Fed’s call for stimulus may be too little, too late

Markets have entered a panicky freefall, the common precursor to at least a temporary rebound. Mortgages reached 5.75 percent, approaching the 5.25 percent all-time lows of ’02-’04 from which rates vee’d up every time. Of course rates could go lower, even set a new record, but this is a bird-in-hand moment for refinancing.

This adventure began in August with the onset of The Crunch. Through September the markets were aware of a modest crisis, one of those odd, transient, Fed-bank-plumbing things. Only credit market insiders were worried, staggered by the magnitude of potential loss. By October even the Fed had relaxed. Concern renewed and spread on news of defaults and losses in November and consumer weakness in December, but financial market opinion, especially in stocks, was still cool about the whole thing.

In the last three weeks, painted plainly on stock market charts, everyone has waked to danger, and the hazard itself has grown. Once confined to mortgages and very strange “structured” IOUs, an economic pullback threatens defaults in a wide range of credits, the typical victims of an economic slowdown, hitting a badly impaired system.

After this week’s massive write-downs at Citi and Merrill and elsewhere (about $30 billion), the Wall Street Journal totes the aggregate write-down since August at $107 billion. Some say we are past halfway in the adventure, but credit people laugh bitterly at the suggestion.

New economic data are not as bad as the fear of what will come: December retail sales fell 0.4 percent; inflation numbers were OK, just above the 2 percent “core” bound; new-home construction indicators in December were awful; the Philly Fed’s index went to recession level (a big Thursday mover); and indices of the global economy are sinking. Then a pair of positive surprises: New claims for unemployment insurance are way down, and January consumer confidence rose from the December pit.

I wrote last November that this situation was so serious that it had become a pre-bailout political matter, no longer a matter solvable by the markets. This week’s political theater failed to reassure anybody.

Federal Reserve Chair Ben Bernanke testified to the House on Thursday; stocks sank from the moment he began, after he left, and until the end of the day. He was true to form: bland, passive and void of insightful conclusion. He may know exactly what he is doing, and it may be correct, but he drains confidence from a room like an open window in an igloo.

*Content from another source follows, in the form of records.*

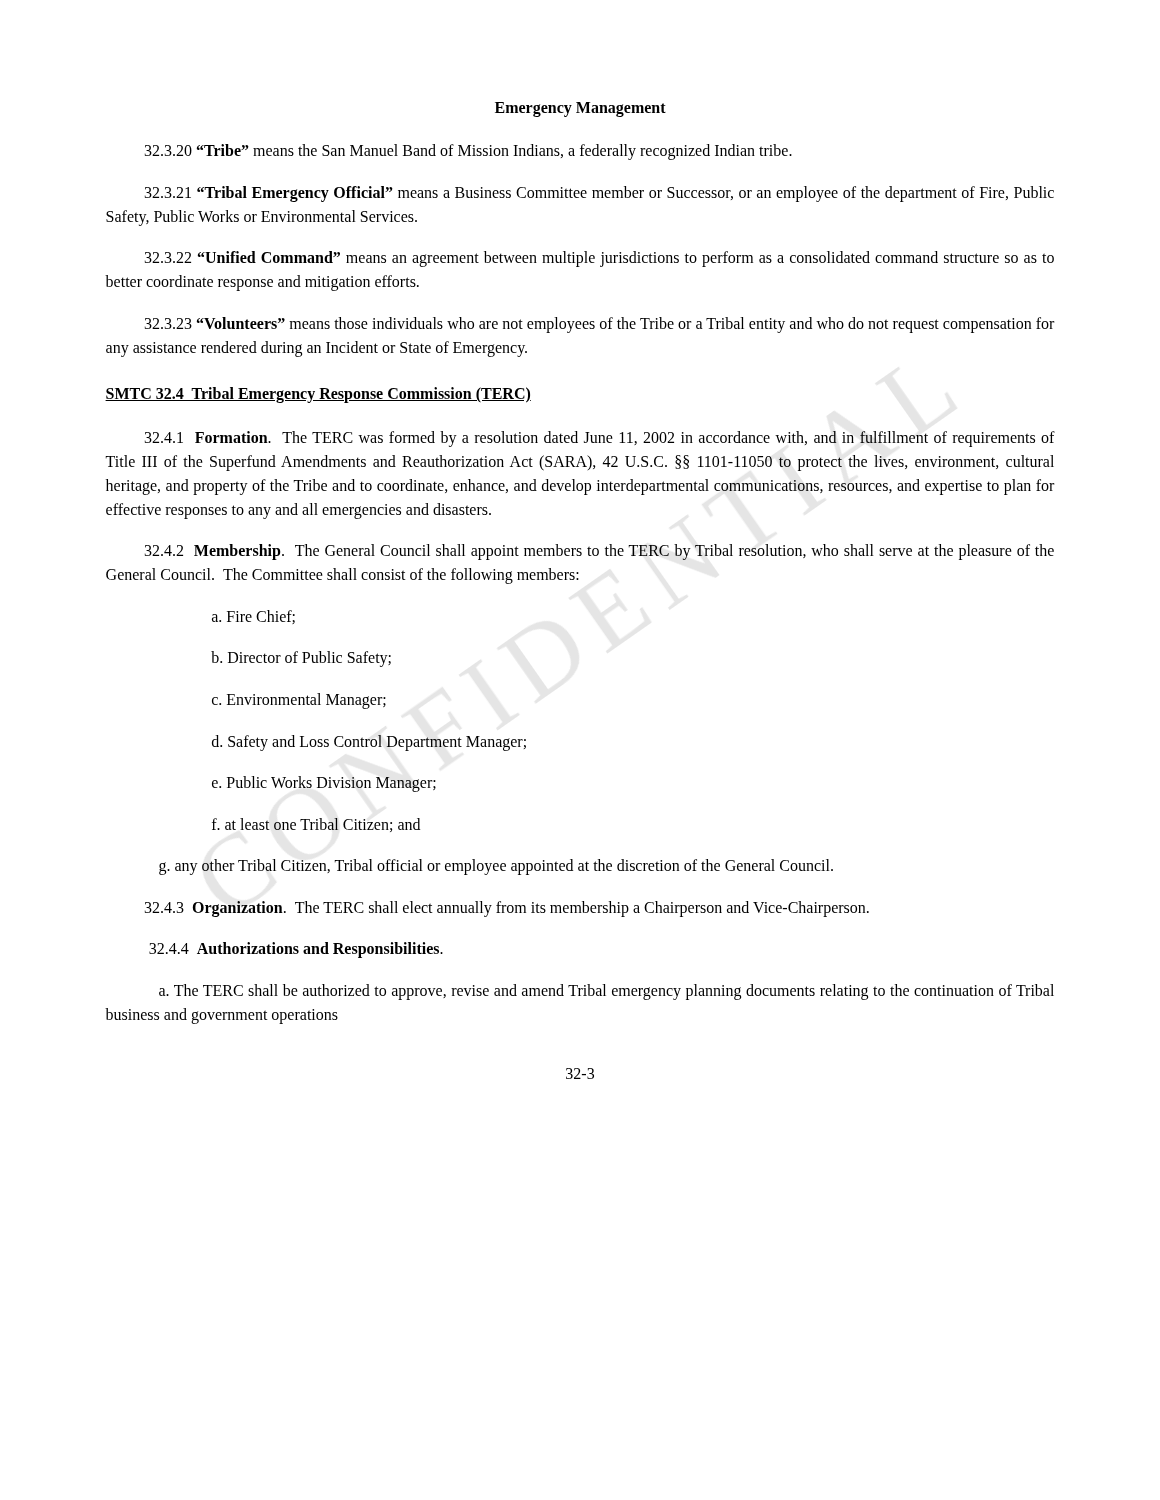CONFIDENTIAL
Emergency Management
32.3.20 “Tribe” means the San Manuel Band of Mission Indians, a federally recognized Indian tribe.
32.3.21 “Tribal Emergency Official” means a Business Committee member or Successor, or an employee of the department of Fire, Public Safety, Public Works or Environmental Services.
32.3.22 “Unified Command” means an agreement between multiple jurisdictions to perform as a consolidated command structure so as to better coordinate response and mitigation efforts.
32.3.23 “Volunteers” means those individuals who are not employees of the Tribe or a Tribal entity and who do not request compensation for any assistance rendered during an Incident or State of Emergency.
SMTC 32.4 Tribal Emergency Response Commission (TERC)
32.4.1 Formation. The TERC was formed by a resolution dated June 11, 2002 in accordance with, and in fulfillment of requirements of Title III of the Superfund Amendments and Reauthorization Act (SARA), 42 U.S.C. §§ 1101-11050 to protect the lives, environment, cultural heritage, and property of the Tribe and to coordinate, enhance, and develop interdepartmental communications, resources, and expertise to plan for effective responses to any and all emergencies and disasters.
32.4.2 Membership. The General Council shall appoint members to the TERC by Tribal resolution, who shall serve at the pleasure of the General Council. The Committee shall consist of the following members:
a. Fire Chief;
b. Director of Public Safety;
c. Environmental Manager;
d. Safety and Loss Control Department Manager;
e. Public Works Division Manager;
f. at least one Tribal Citizen; and
g. any other Tribal Citizen, Tribal official or employee appointed at the discretion of the General Council.
32.4.3 Organization. The TERC shall elect annually from its membership a Chairperson and Vice-Chairperson.
32.4.4 Authorizations and Responsibilities.
a. The TERC shall be authorized to approve, revise and amend Tribal emergency planning documents relating to the continuation of Tribal business and government operations
32-3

The House was at its anti-inspirational best when one dim representative, hectoring the Chairman for profits made in his prior career, was advised that Princeton didn’t pay very well and that she had the Chairman confused with the Goldman-veteran Treasury Secretary. She blinked in pure Gilda Radner: “Oh. The other one.” Look for replays.

The whole show was surreal, with Bernanke present to ask for fiscal stimulus “quickly.” The only thing that Congress does quickly is to give money away, but the markets are not impressed. This morning, the instant that President Bush announced that he is on board with stimulus, the stock market rolled over. Again.

Stimulus makes some sense, as it would take effect more quickly than Fed monetary policy. However, neither measure has anything to do with the fundamental problem: Unrecognized credit losses appear to have bankrupted the system.

Congress might have asked … Mr. Chairman, you have succeeded in liquefying your banks, and in preventing fire sales. However, the real economic problem, far worse than housing, is some $4 trillion in bad assets that you and your predecessor allowed to be created. You’ve had six months to figure out how deep these losses really are and where they are. How bad is it? What is your plan? Just leave these dead assets where they are, rotting and choking off new credit?

You are here to ask us to move quickly, yet you have cut the cost of money only 1 percent in six months? Your new transparency policy has brought us quick release of Fed forecasts, since August each one replaced by a new and weaker one. Why should we have faith in the one you brought today, growth and no recession?